I write this note to you to tell you of my plight
For at the time of writing I am not a pretty sight
My body is all black and blue, my face a deathly gray
And I write this note to say why Murphy's not at work today.

Whilst working on the fourteenth floor,some bricks I had to clear
To throw them down from such a height was not a good idea
The foreman wasn't very pleased, the bloody awkward sod
He said I had to cart them down the ladders in my hod.

Now clearing all these bricks by hand, it was so very slow
So I hoisted up a barrel and secured the rope below
But in my haste to do the job, I was too blind to see
That a barrel full of building bricks was heavier than me.

And so when I untied the rope, the barrel fell like lead
And clinging tightly to the rope I started up instead
I shot up like a rocket till to my dismay I found
That half way up I met the bloody barrel coming down.

Well the barrel broke my shoulder, as to the ground it sped
And when I reached the top I banged the pulley with my head
I clung on tightly, numb with shock, from this almighty blow
And the barrel spilled out half the bricks, fourteen floors below.

Now when these bricks had fallen from the barrel to the floor
I then outweighed the barrel and so started down once more
Still clinging tightly to the rope, my body racked with pain
When half way down, I met the bloody barrel once again.

The force of this collision, half way up the office block
Caused multiple abrasions and a nasty state of shock
Still clinging tightly to the rope I fell towards the ground
And I landed on the broken bricks the barrel scattered round.

I lay there groaning on the ground I thought I'd passed the worst
But the barrel hit the pulley wheel, and then the bottom burst
A shower of bricks rained down on me, I hadn't got a hope
As I lay there bleeding on the ground, I let go the bloody rope.

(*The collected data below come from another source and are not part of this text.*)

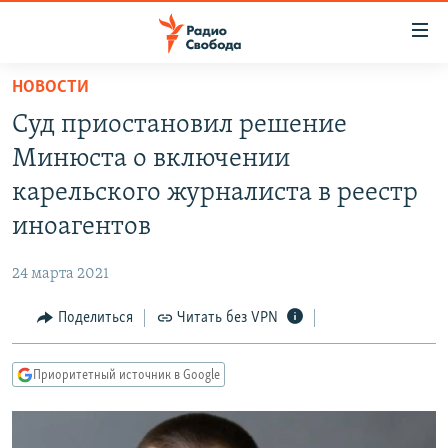
Ссылки
для
упрощенного
НОВОСТИ
ПРОГРАММЫ
доступа
Суд приостановил решение
ПОДКАСТЫ
Вернуться
Минюста о включении
к
АВТОРСКИЕ ПРОЕКТЫ
карельского журналиста в реестр
основному
ЦИТАТЫ СВОБОДЫ
содержанию
иноагентов
Вернутся
МНЕНИЯ
к
24 марта 2021
КУЛЬТУРА
главной
Поделиться
Читать без VPN
навигации
IDEL.РЕАЛИИ
Вернутся
КАВКАЗ.РЕАЛИИ
к
Приоритетный источник в Google
СЕВЕР.РЕАЛИИ
поиску
СИБИРЬ.РЕАЛИИ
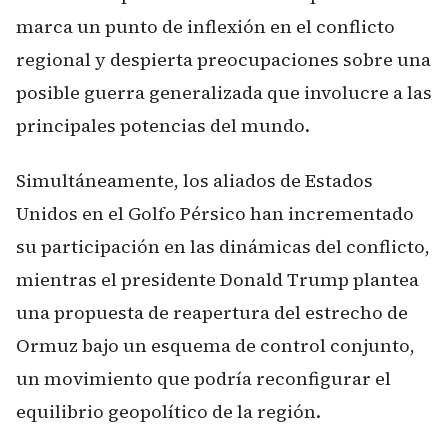
marca un punto de inflexión en el conflicto
regional y despierta preocupaciones sobre una
posible guerra generalizada que involucre a las
principales potencias del mundo.
Simultáneamente, los aliados de Estados
Unidos en el Golfo Pérsico han incrementado
su participación en las dinámicas del conflicto,
mientras el presidente Donald Trump plantea
una propuesta de reapertura del estrecho de
Ormuz bajo un esquema de control conjunto,
un movimiento que podría reconfigurar el
equilibrio geopolítico de la región.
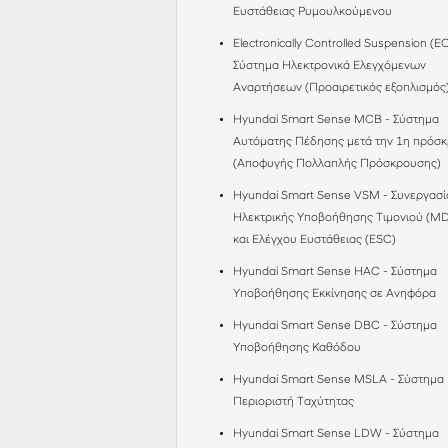
Ευστάθειας Ρυμουλκούμενου
Electronically Controlled Suspension (EC
Σύστημα Ηλεκτρονικά Ελεγχόμενων
Αναρτήσεων (Προαιρετικός εξοπλισμός
Hyundai Smart Sense MCB - Σύστημα
Αυτόματης Πέδησης μετά την 1η πρόσ
(Αποφυγής Πολλαπλής Πρόσκρουσης)
Hyundai Smart Sense VSM - Συνεργασί
Ηλεκτρικής Υποβοήθησης Τιμονιού (M
και Ελέγχου Ευστάθειας (ESC)
Hyundai Smart Sense HAC - Σύστημα
Υποβοήθησης Εκκίνησης σε Ανηφόρα
Hyundai Smart Sense DBC - Σύστημα
Υποβοήθησης Καθόδου
Hyundai Smart Sense MSLA - Σύστημα
Περιοριστή Ταχύτητας
Hyundai Smart Sense LDW - Σύστημα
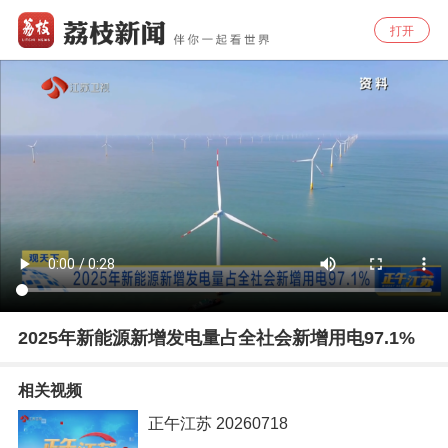
打开
2025年新能源新增发电量占全社会新增用电97.1%
相关视频
正午江苏 20260718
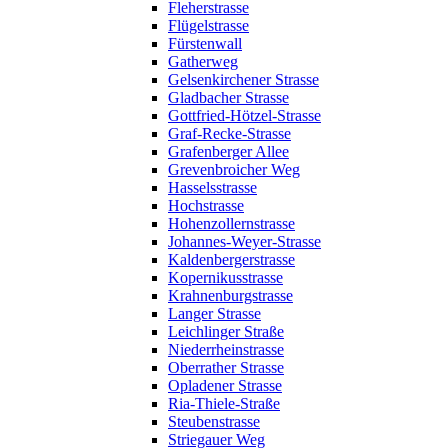
Fleherstrasse
Flügelstrasse
Fürstenwall
Gatherweg
Gelsenkirchener Strasse
Gladbacher Strasse
Gottfried-Hötzel-Strasse
Graf-Recke-Strasse
Grafenberger Allee
Grevenbroicher Weg
Hasselsstrasse
Hochstrasse
Hohenzollernstrasse
Johannes-Weyer-Strasse
Kaldenbergerstrasse
Kopernikusstrasse
Krahnenburgstrasse
Langer Strasse
Leichlinger Straße
Niederrheinstrasse
Oberrather Strasse
Opladener Strasse
Ria-Thiele-Straße
Steubenstrasse
Striegauer Weg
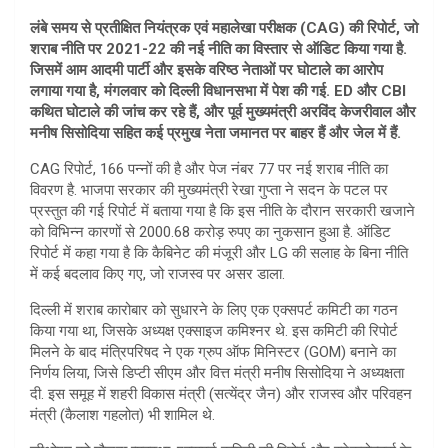
at
ar
लंबे समय से प्रतीक्षित नियंत्रक एवं महालेखा परीक्षक (CAG) की रिपोर्ट, जो
s
e
शराब नीति पर 2021-22 की नई नीति का विस्तार से ऑडिट किया गया है.
A
जिसमें आम आदमी पार्टी और इसके वरिष्ठ नेताओं पर घोटाले का आरोप
लगाया गया है, मंगलवार को दिल्ली विधानसभा में पेश की गई. ED और CBI
p
कथित घोटाले की जांच कर रहे हैं, और पूर्व मुख्यमंत्री अरविंद केजरीवाल और
p
मनीष सिसोदिया सहित कई प्रमुख नेता जमानत पर बाहर हैं और जेल में हैं.
CAG रिपोर्ट, 166 पन्नों की है और पेज नंबर 77 पर नई शराब नीति का
विवरण है. भाजपा सरकार की मुख्यमंत्री रेखा गुप्ता ने सदन के पटल पर
प्रस्तुत की गई रिपोर्ट में बताया गया है कि इस नीति के दौरान सरकारी खजाने
को विभिन्न कारणों से 2000.68 करोड़ रुपए का नुकसान हुआ है. ऑडिट
रिपोर्ट में कहा गया है कि कैबिनेट की मंजूरी और LG की सलाह के बिना नीति
में कई बदलाव किए गए, जो राजस्व पर असर डाला.
दिल्ली में शराब कारोबार को सुधारने के लिए एक एक्सपर्ट कमिटी का गठन
किया गया था, जिसके अध्यक्ष एक्साइज कमिश्नर थे. इस कमिटी की रिपोर्ट
मिलने के बाद मंत्रिपरिषद ने एक ग्रुप ऑफ मिनिस्टर (GOM) बनाने का
निर्णय लिया, जिसे डिप्टी सीएम और वित्त मंत्री मनीष सिसोदिया ने अध्यक्षता
दी. इस समूह में शहरी विकास मंत्री (सत्येंद्र जैन) और राजस्व और परिवहन
मंत्री (कैलाश गहलोत) भी शामिल थे.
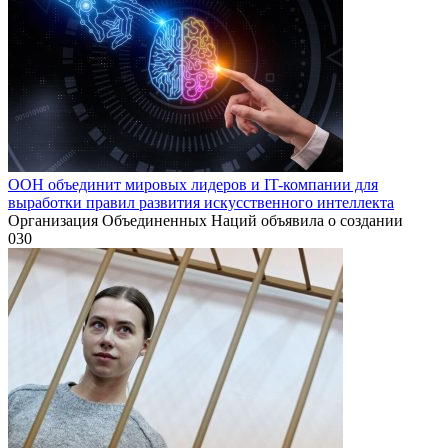
ООН объединит мировых лидеров и IT-компании для
выработки правил развития искусственного интеллекта
Организация Объединенных Наций объявила о создании
0
30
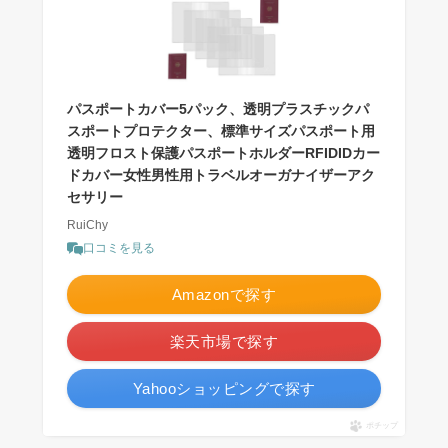
パスポートカバー5パック、透明プラスチックパ
スポートプロテクター、標準サイズパスポート用
透明フロスト保護パスポートホルダーRFIDIDカー
ドカバー女性男性用トラベルオーガナイザーアク
セサリー
RuiChy
口コミを見る
Amazonで探す
楽天市場で探す
Yahooショッピングで探す
ポチップ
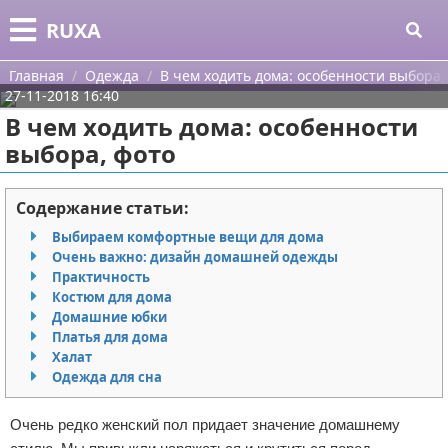
Меню
X
RUXA
Главная
Главная
Одежда
В чем ходить дома: особенности выбора,
27-11-2018 16:40
Категории
В чем ходить дома: особенности
выбора, фото
Поиск
Уход за кожей
О проекте
Одежда
Содержание статьи:
Выбираем комфортные вещи для дома
Контакты
Шоппинг
Очень важно: дизайн домашней одежды
Практичность
Сотрудничество
Подарки
Костюм для дома
Домашние юбки
Размещение рекламы
Украшения
Платья для дома
Халат
Одежда для сна
Для правообладателей
Косметика
Очень редко женский пол придает значение домашнему
Условия предоставления информации
Уход за волосами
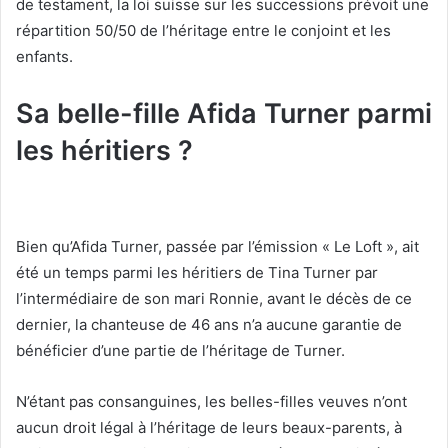
de testament, la loi suisse sur les successions prévoit une
répartition 50/50 de l’héritage entre le conjoint et les
enfants.
Sa belle-fille Afida Turner parmi
les héritiers ?
Bien qu’Afida Turner, passée par l’émission « Le Loft », ait
été un temps parmi les héritiers de Tina Turner par
l’intermédiaire de son mari Ronnie, avant le décès de ce
dernier, la chanteuse de 46 ans n’a aucune garantie de
bénéficier d’une partie de l’héritage de Turner.
N’étant pas consanguines, les belles-filles veuves n’ont
aucun droit légal à l’héritage de leurs beaux-parents, à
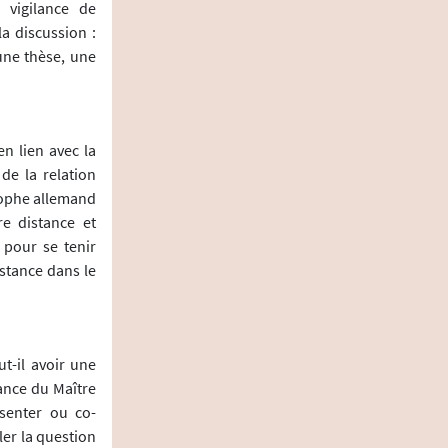
 vigilance de
a discussion :
 une thèse, une
en lien avec la
de la relation
osophe allemand
re distance et
 pour se tenir
istance dans le
t-il avoir une
éance du Maître
senter ou co-
ler la question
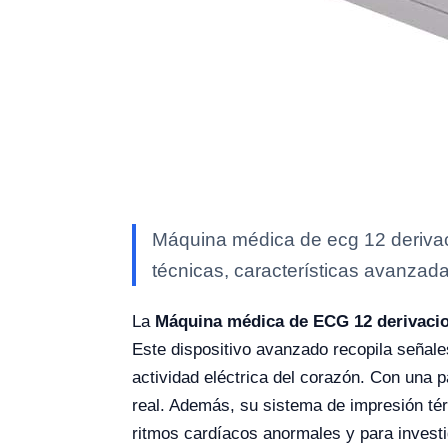
Máquina médica de ecg 12 derivac
técnicas, características avanzada
La
Máquina médica de ECG 12 derivacio
Este dispositivo avanzado recopila señale
actividad eléctrica del corazón. Con una pa
real. Además, su sistema de impresión tér
ritmos cardíacos anormales y para investig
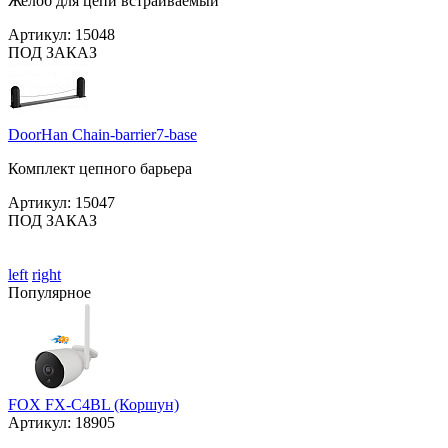
Желоб для цепи встраиваемый
Артикул:
15048
ПОД ЗАКАЗ
DoorHan Chain-barrier7-base
Комплект цепного барьера
Артикул:
15047
ПОД ЗАКАЗ
left
right
Популярное
FOX FX-C4BL (Коршун)
Артикул:
18905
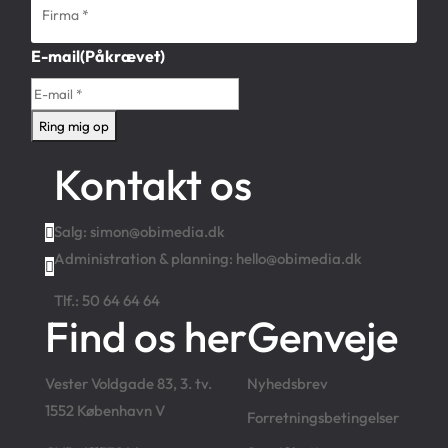
E-mail
(Påkrævet)
Kontakt os
Salg:
simon@obimedia.dk
Administration & planning:
hello@obimedia.dk
Tlf.:
50 64 64 64
Find os her
Genveje
Vester Voldgade 83, 3. tv.
Nyhedsbrev
1552 København V
Forretningsbetingelser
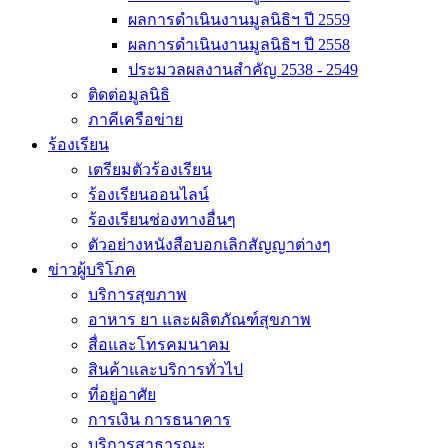
ผลการดำเนินงานมูลนิธิฯ ปี 2559
ผลการดำเนินงานมูลนิธิฯ ปี 2558
ประมวลผลงานสำคัญ 2538 - 2549
ติดต่อมูลนิธิ
ภาคีเครือข่าย
ร้องเรียน
เตรียมตัวร้องเรียน
ร้องเรียนออนไลน์
ร้องเรียนช่องทางอื่นๆ
ตัวอย่างหนังสือบอกเลิกสัญญาต่างๆ
ข่าวผู้บริโภค
บริการสุขภาพ
อาหาร ยา และผลิตภัณฑ์สุขภาพ
สื่อและโทรคมนาคม
สินค้าและบริการทั่วไป
ที่อยู่อาศัย
การเงิน การธนาคาร
บริการสาธารณะ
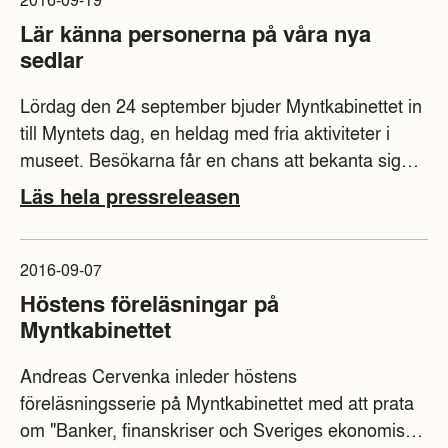
Lär känna personerna på våra nya
sedlar
Lördag den 24 september bjuder Myntkabinettet in
till Myntets dag, en heldag med fria aktiviteter i
museet. Besökarna får en chans att bekanta sig
med personerna på de kommande sedlarna -
Läs hela pressreleasen
Greta Garbo och Birgit Nilsson.
2016-09-07
Höstens föreläsningar på
Myntkabinettet
Andreas Cervenka inleder höstens
föreläsningsserie på Myntkabinettet med att prata
om "Banker, finanskriser och Sveriges ekonomiska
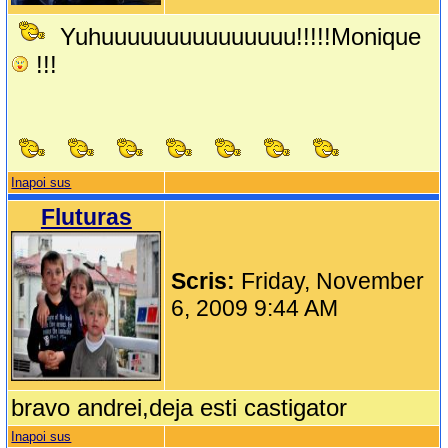
Yuhuuuuuuuuuuuuuuu!!!!!Monique
!!!
Inapoi sus
Fluturas
Scris:
Friday, November
6, 2009 9:44 AM
bravo andrei,deja esti castigator
Inapoi sus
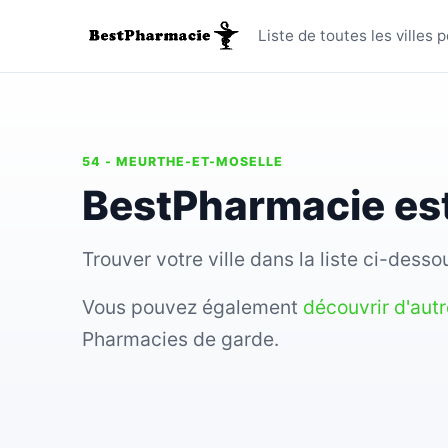
Toutes le
Liste de toutes les ville
54 - MEURTHE-ET-MOSELLE
BestPharmacie est
Trouver votre ville dans la liste ci-des
Vous pouvez également
découvrir d'aut
Pharmacies de garde.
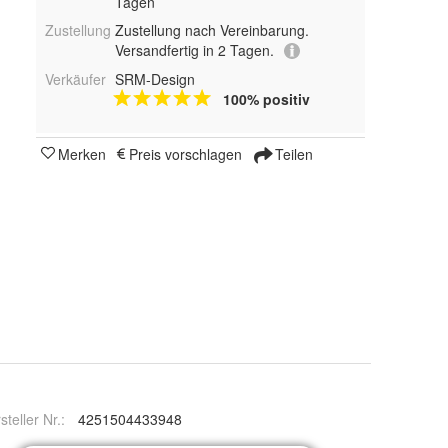
Tagen
Zustellung
Zustellung nach Vereinbarung.
Versandfertig in 2 Tagen.
Verkäufer
SRM-Design
100% positiv
Merken
Preis vorschlagen
Teilen
steller Nr.:
4251504433948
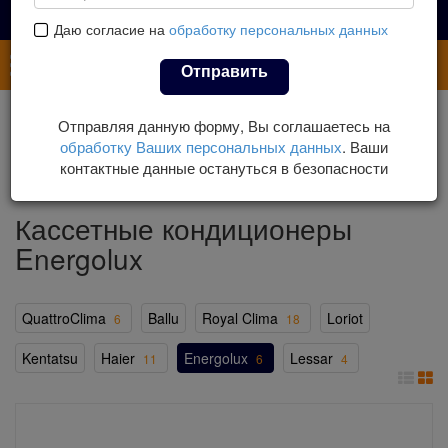
Даю согласие на
обработку персональных данных
Каталог
Отправить
Главная
Каталог
Кондиционеры
Отправляя данную форму, Вы соглашаетесь на
Кассетные кондиционеры
обработку Ваших персональных данных
. Ваши
Кассетные кондиционеры Energolux
контактные данные остануться в безопасности
Кассетные кондиционеры
Energolux
QuattroClima
Ballu
Royal Clima
Loriot
6
18
Kentatsu
Haier
Energolux
Lessar
11
6
4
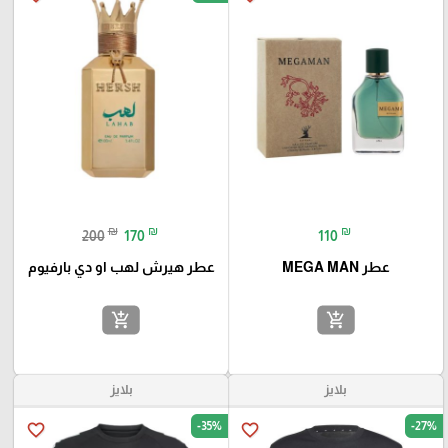
₪
₪
₪
200
170
110
عطر MEGA MAN
عطر هيرش لهب او دي بارفيوم
add_shopping_cart
add_shopping_cart
بلايز
بلايز
-35%
-27%
favorite_border
favorite_border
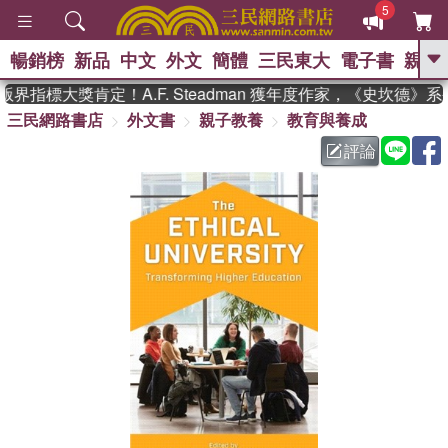
5
暢銷榜
新品
中文
外文
簡體
三民東大
電子書
親子
GO
界指標大獎肯定！A.F. Steadman 獲年度作家，《史坎德》
三民網路書店
外文書
親子教養
教育與養成
、
熱搜：
東野圭吾
高希均教授回憶錄
、
、
、
The Odyssey
父親節
如果歷
評論
、
、
史是一群喵
暑期推薦
國際布克
、
、
獎 臺灣漫遊錄
方念華
台灣的李
、
、
登輝時代
數學女孩：黎曼猜想
偉大的迷走神經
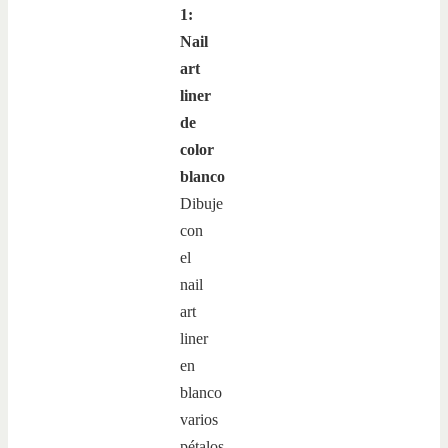
1:
Nail
art
liner
de
color
blanco
Dibuje
con
el
nail
art
liner
en
blanco
varios
pétalos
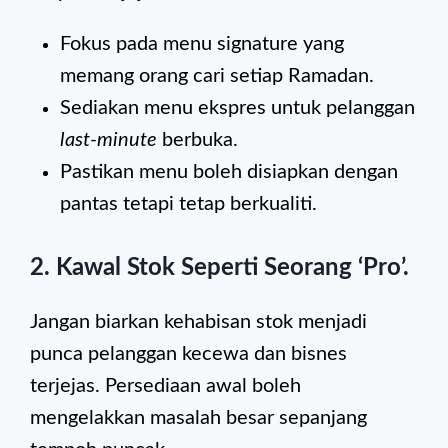
Fokus pada menu signature yang
memang orang cari setiap Ramadan.
Sediakan menu ekspres untuk pelanggan
last-minute
berbuka.
Pastikan menu boleh disiapkan dengan
pantas tetapi tetap berkualiti.
2. Kawal Stok Seperti Seorang ‘Pro’.
Jangan biarkan kehabisan stok menjadi
punca pelanggan kecewa dan bisnes
terjejas. Persediaan awal boleh
mengelakkan masalah besar sepanjang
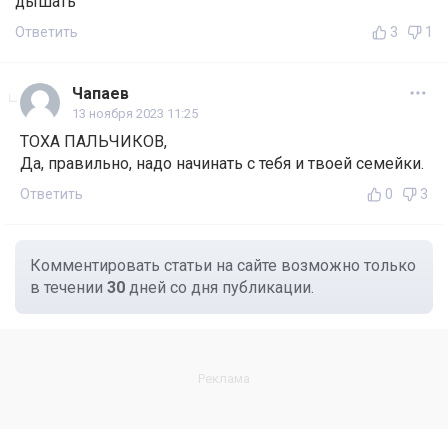
дышать
Ответить
3
1
Чапаев
13 ноября 2023 11:25
ТОХА ПАЛЬЧИКОВ,
Да, правильно, надо начинать с тебя и твоей семейки.
Ответить
0
3
Комментировать статьи на сайте возможно только
в течении
30
дней со дня публикации.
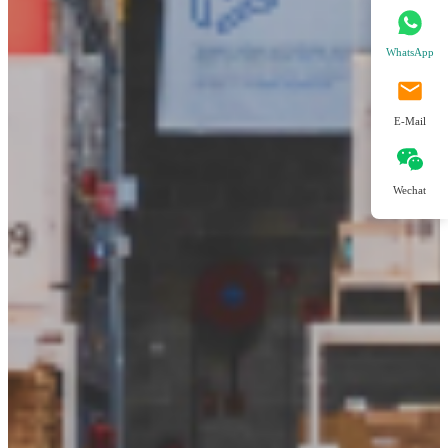
WhatsApp
E-Mail
Wechat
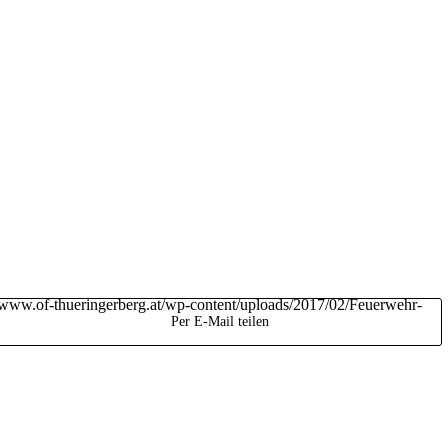
//www.of-thueringerberg.at/wp-content/uploads/2017/02/Feuerwehr-
Per E-Mail teilen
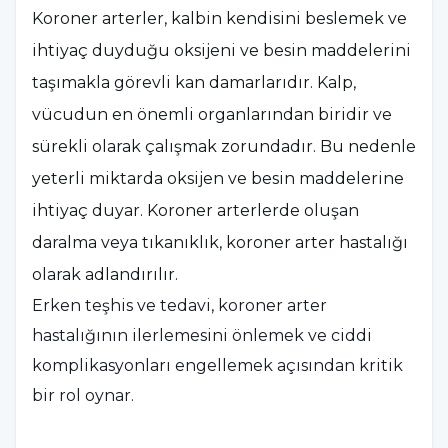
Koroner arterler, kalbin kendisini beslemek ve
ihtiyaç duyduğu oksijeni ve besin maddelerini
taşımakla görevli kan damarlarıdır. Kalp,
vücudun en önemli organlarından biridir ve
sürekli olarak çalışmak zorundadır. Bu nedenle
yeterli miktarda oksijen ve besin maddelerine
ihtiyaç duyar. Koroner arterlerde oluşan
daralma veya tıkanıklık, koroner arter hastalığı
olarak adlandırılır.
Erken teşhis ve tedavi, koroner arter
hastalığının ilerlemesini önlemek ve ciddi
komplikasyonları engellemek açısından kritik
bir rol oynar.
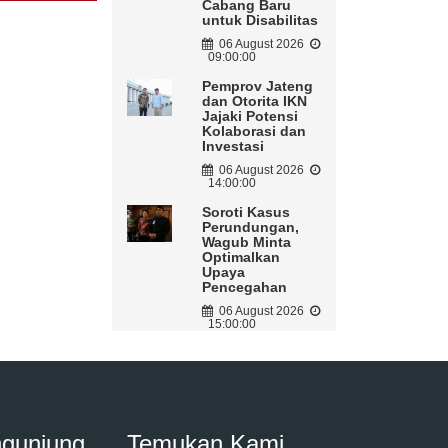
Cabang Baru
untuk Disabilitas
06 August 2026
09:00:00
Pemprov Jateng
dan Otorita IKN
Jajaki Potensi
Kolaborasi dan
Investasi
06 August 2026
14:00:00
Soroti Kasus
Perundungan,
Wagub Minta
Optimalkan
Upaya
Pencegahan
06 August 2026
15:00:00
ngunjung
Temukan Kami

The barrel then being heavier then started down once more
And landed right across me as I lay upon the floor
It broke three ribs, and my left arm, and I can only say
That I hope you'll understand why Murphy's not at work today.


----------



## carpetride (Dec 10, 2009)

Too funny! Did Travcoman see this


----------



## scarbelly (Dec 10, 2009)

You know it is funny but I can actually visualize that - LOL OUCH


----------